*Selected extract*:
::::

Demand forecasting + product management analysis for Visionworks eyewear retail
XGBoost · Python · 162 SKUs · 3 Brands · 2 Regions · Sep 2023–Aug 2024
View the full HTML analysis report here:
👉 Open the Full VSP Frame Assortment Report
The report includes:
- Full exploratory analysis
- Model methodology
- Feature importance visualizations
- Forecast outputs
- All 14 prioritized action items
- Interactive charts and tables
An end-to-end demand forecasting pipeline built for Visionworks frame assortment planning. Starting from raw monthly sales data, this project enriches product attributes, engineers 33 temporal features, trains and compares three ML models, and translates model output into 14 concrete, data-backed product management recommendations.

::::

*Tasks to complete*:
A) Based on the forecasting project description, state what the pipeline was built for and what it ultimately turns the model output into.
B) Reproduce the stretch of the forecasting project description from "Demand forecasting +" through "product management recommendations.", switching "monthly" to "weekly".

::::

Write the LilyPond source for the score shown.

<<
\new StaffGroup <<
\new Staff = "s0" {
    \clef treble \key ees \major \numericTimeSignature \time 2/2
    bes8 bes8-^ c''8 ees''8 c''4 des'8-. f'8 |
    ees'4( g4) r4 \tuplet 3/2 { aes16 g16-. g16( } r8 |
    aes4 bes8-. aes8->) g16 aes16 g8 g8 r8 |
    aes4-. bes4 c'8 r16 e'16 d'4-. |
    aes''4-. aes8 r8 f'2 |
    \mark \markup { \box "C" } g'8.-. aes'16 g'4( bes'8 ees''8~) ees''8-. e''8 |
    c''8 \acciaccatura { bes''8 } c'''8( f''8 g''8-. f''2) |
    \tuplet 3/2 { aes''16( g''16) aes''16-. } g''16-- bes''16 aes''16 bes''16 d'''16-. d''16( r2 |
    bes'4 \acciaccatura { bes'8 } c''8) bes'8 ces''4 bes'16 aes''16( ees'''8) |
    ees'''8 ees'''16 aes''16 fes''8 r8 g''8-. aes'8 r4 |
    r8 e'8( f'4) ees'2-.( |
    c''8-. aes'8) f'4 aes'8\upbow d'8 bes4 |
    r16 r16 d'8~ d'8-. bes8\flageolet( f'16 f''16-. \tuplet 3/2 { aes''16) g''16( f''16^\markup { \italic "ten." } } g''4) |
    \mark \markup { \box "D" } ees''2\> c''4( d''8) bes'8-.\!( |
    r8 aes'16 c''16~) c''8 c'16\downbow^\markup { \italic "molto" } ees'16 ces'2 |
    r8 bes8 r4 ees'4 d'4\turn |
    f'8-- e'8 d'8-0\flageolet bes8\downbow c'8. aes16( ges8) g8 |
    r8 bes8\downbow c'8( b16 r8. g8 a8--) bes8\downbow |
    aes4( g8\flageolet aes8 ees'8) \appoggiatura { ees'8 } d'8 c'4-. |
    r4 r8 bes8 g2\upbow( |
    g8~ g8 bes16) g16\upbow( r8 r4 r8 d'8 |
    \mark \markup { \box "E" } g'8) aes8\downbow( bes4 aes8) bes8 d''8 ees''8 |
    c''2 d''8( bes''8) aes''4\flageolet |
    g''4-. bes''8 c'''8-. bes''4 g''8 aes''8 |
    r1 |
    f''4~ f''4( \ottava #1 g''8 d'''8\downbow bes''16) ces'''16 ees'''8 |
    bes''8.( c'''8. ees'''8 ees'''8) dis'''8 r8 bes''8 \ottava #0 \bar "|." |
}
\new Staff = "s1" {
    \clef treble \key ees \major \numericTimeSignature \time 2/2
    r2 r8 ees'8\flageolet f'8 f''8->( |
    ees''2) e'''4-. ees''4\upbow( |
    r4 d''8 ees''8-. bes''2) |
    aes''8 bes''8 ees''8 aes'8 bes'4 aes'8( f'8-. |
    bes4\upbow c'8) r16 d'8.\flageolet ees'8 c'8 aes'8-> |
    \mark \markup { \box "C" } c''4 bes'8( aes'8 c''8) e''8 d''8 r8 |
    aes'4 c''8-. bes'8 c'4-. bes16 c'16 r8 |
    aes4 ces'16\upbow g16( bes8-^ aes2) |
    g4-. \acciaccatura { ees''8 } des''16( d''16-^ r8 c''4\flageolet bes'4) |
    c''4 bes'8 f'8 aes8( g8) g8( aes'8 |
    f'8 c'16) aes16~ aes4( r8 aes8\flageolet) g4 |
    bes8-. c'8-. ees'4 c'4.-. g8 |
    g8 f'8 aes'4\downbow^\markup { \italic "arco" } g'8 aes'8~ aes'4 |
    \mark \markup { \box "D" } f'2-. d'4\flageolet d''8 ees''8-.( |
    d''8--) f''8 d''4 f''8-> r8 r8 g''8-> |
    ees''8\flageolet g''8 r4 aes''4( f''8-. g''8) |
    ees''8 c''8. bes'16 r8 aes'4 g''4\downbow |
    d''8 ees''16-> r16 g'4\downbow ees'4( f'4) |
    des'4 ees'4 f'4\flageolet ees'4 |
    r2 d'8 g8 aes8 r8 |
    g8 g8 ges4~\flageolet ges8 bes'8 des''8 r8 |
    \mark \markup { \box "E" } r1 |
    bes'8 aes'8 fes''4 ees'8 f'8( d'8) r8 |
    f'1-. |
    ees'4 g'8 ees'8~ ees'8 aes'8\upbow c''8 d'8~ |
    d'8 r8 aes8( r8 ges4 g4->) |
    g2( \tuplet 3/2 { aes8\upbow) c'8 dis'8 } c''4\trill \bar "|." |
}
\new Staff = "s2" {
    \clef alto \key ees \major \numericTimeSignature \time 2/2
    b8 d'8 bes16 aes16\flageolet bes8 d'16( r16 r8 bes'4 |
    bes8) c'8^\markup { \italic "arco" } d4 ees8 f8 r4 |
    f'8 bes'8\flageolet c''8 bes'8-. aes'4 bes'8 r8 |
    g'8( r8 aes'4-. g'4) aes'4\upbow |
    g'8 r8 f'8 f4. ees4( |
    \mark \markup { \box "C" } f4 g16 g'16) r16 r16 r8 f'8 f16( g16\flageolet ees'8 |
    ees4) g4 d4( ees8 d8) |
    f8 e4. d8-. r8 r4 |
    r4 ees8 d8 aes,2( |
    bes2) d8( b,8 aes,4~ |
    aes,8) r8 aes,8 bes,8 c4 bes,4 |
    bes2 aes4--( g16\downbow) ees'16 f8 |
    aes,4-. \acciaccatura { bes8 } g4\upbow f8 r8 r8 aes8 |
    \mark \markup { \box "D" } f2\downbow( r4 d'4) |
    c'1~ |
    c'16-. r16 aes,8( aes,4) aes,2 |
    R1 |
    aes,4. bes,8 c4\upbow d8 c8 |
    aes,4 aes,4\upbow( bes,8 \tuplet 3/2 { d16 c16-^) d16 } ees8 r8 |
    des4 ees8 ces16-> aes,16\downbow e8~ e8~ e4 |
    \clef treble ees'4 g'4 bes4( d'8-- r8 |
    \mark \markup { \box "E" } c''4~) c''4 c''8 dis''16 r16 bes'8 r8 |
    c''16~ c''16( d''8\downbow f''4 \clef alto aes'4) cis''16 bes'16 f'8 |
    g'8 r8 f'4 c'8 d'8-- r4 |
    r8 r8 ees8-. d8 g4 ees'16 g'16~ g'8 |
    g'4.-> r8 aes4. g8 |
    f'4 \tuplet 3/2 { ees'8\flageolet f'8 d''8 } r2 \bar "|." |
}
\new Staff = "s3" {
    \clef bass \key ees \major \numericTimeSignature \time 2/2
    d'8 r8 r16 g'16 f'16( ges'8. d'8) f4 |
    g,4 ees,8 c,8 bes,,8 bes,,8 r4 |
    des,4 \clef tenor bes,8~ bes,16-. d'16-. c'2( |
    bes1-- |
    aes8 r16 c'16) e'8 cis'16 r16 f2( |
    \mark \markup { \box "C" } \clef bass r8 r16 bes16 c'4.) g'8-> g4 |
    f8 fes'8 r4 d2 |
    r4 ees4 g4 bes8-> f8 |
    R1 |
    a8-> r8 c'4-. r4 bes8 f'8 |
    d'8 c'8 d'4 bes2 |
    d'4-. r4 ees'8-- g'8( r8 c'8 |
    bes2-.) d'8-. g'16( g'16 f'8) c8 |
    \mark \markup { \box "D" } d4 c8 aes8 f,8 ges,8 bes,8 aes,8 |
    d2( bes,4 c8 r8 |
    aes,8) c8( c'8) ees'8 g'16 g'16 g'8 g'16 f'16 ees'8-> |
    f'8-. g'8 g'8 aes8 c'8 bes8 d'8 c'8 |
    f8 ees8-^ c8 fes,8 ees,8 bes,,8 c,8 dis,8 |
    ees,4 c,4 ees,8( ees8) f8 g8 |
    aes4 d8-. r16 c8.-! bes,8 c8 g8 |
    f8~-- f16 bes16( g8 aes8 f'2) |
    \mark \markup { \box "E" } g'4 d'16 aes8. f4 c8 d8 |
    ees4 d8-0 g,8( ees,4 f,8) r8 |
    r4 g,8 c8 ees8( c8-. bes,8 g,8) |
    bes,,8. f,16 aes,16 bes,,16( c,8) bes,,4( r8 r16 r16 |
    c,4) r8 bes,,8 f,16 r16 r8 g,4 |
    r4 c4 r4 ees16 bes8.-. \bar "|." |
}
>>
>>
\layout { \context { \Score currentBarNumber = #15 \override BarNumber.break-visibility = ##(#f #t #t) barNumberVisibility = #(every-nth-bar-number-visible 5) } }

::::

*Results*:
A) The pipeline was built for Visionworks frame assortment planning. It ultimately translates the model output into 14 concrete, data-backed product management recommendations.

B)
Demand forecasting + product management analysis for Visionworks eyewear retail
XGBoost · Python · 162 SKUs · 3 Brands · 2 Regions · Sep 2023–Aug 2024
View the full HTML analysis report here:
👉 Open the Full VSP Frame Assortment Report
The report includes:
- Full exploratory analysis
- Model methodology
- Feature importance visualizations
- Forecast outputs
- All 14 prioritized action items
- Interactive charts and tables
An end-to-end demand forecasting pipeline built for Visionworks frame assortment planning. Starting from raw weekly sales data, this project enriches product attributes, engineers 33 temporal features, trains and compares three ML models, and translates model output into 14 concrete, data-backed product management recommendations.